Counting from the line that holds "assign f4 = d2;", return each line exactly, through and including the last line of the entries.

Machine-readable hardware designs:
---+---
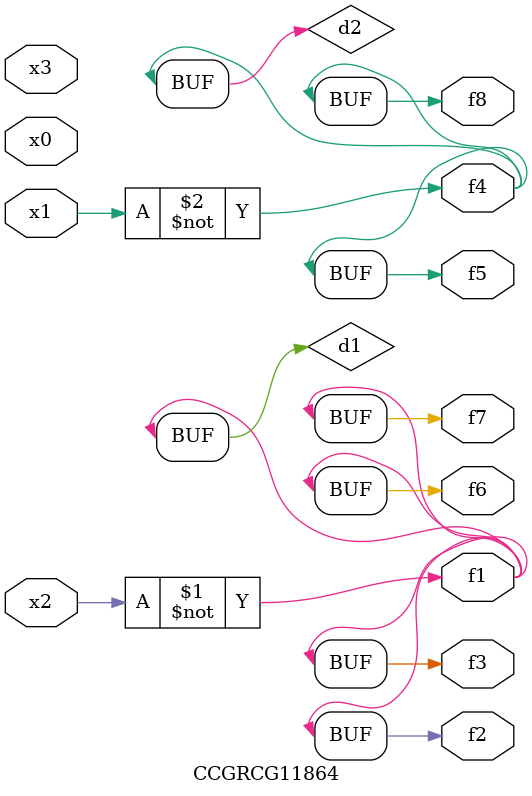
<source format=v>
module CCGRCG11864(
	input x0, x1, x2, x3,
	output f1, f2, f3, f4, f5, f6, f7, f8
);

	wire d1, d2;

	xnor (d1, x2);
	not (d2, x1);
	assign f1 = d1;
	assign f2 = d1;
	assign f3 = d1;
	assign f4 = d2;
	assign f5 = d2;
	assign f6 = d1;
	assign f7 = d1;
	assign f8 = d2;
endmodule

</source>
---+---
▶ _REPLY TO THE EXERCISE_:
	assign f4 = d2;
	assign f5 = d2;
	assign f6 = d1;
	assign f7 = d1;
	assign f8 = d2;
endmodule

</source>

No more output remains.